[[ Task data open ]]

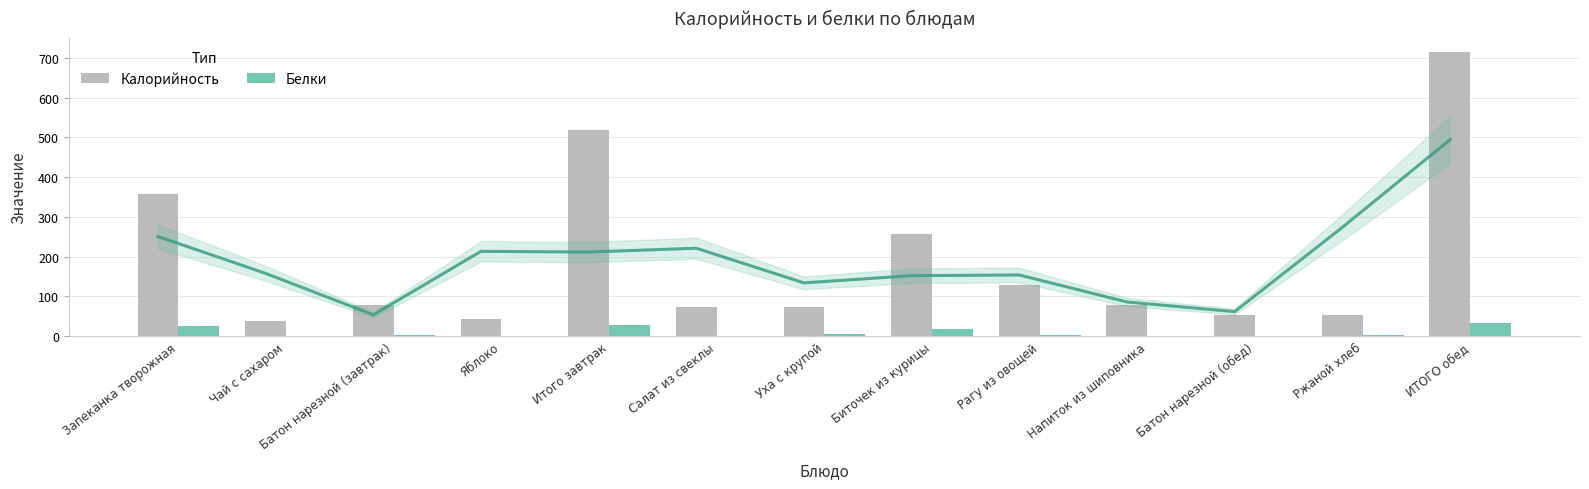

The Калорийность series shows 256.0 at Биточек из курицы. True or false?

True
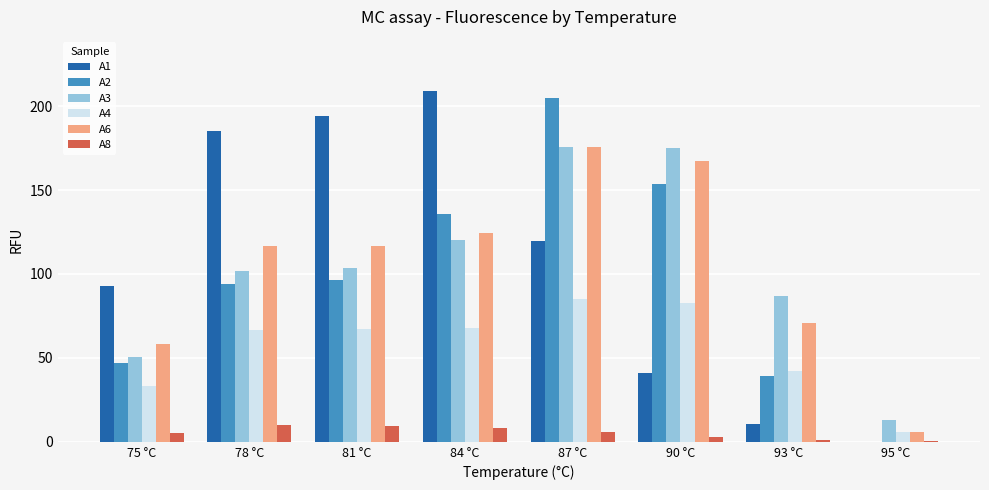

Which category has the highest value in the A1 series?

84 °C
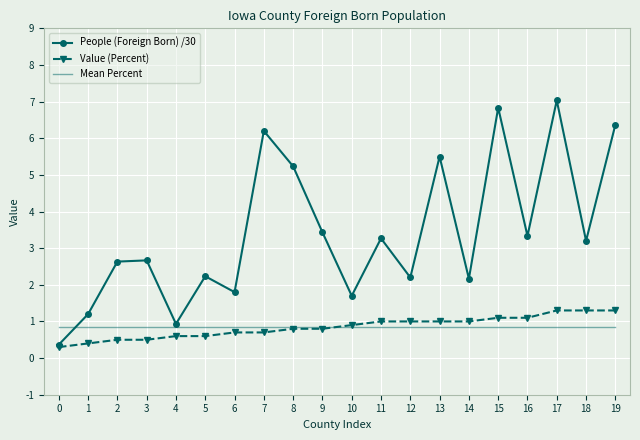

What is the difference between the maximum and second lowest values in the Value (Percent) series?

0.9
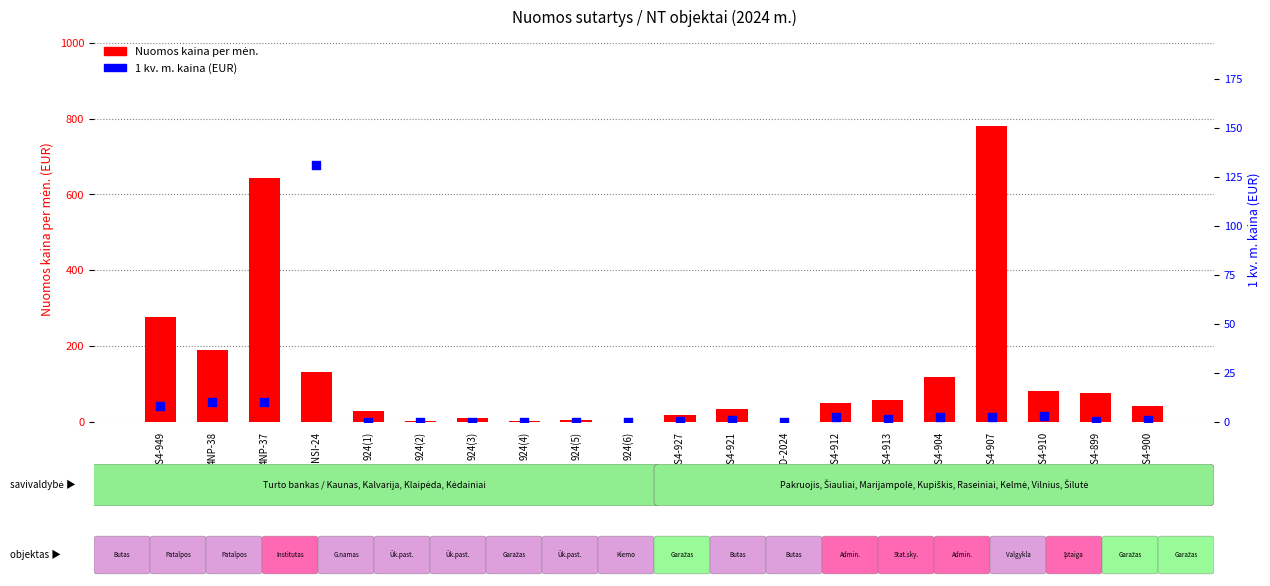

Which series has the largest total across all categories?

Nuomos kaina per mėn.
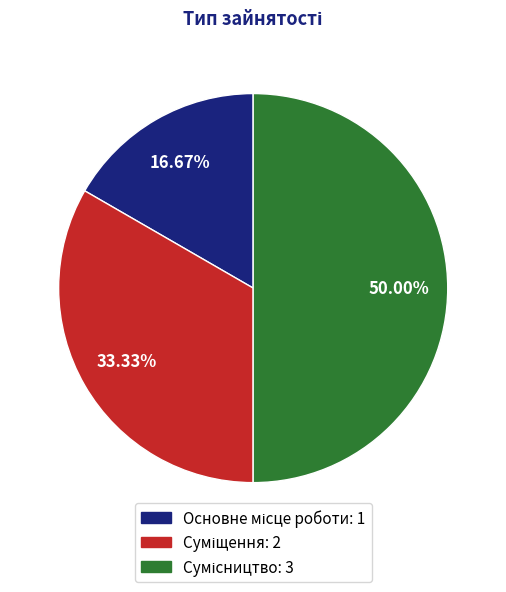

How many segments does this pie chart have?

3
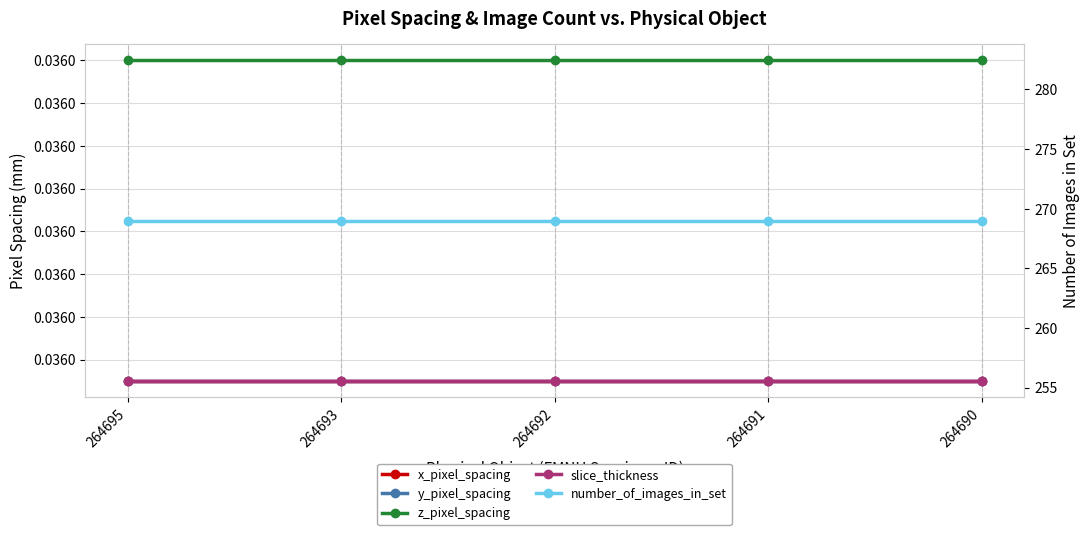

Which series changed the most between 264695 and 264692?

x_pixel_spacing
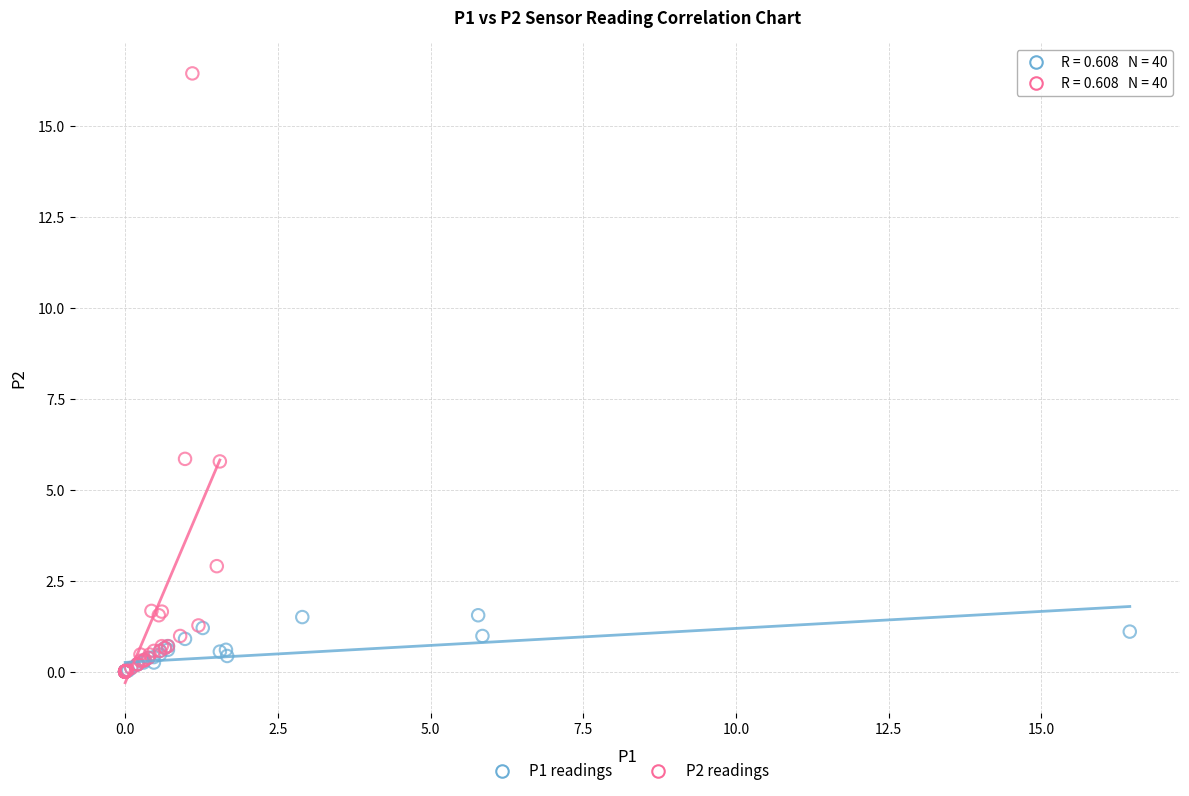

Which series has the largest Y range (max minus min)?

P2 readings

[[ Task data closed ]]

• The task: Reproduce the stretch of the listing above from the line containing "What is the" through the end of the listing, both ends included, and leave out the pictures.

• Solution to this task:
What is the difference between the maximum and second lowest values in the Value (Percent) series?

0.9

Which series has the largest total across all categories?

Nuomos kaina per mėn.

How many segments does this pie chart have?

3

Which series changed the most between 264695 and 264692?

x_pixel_spacing

Which series has the largest Y range (max minus min)?

P2 readings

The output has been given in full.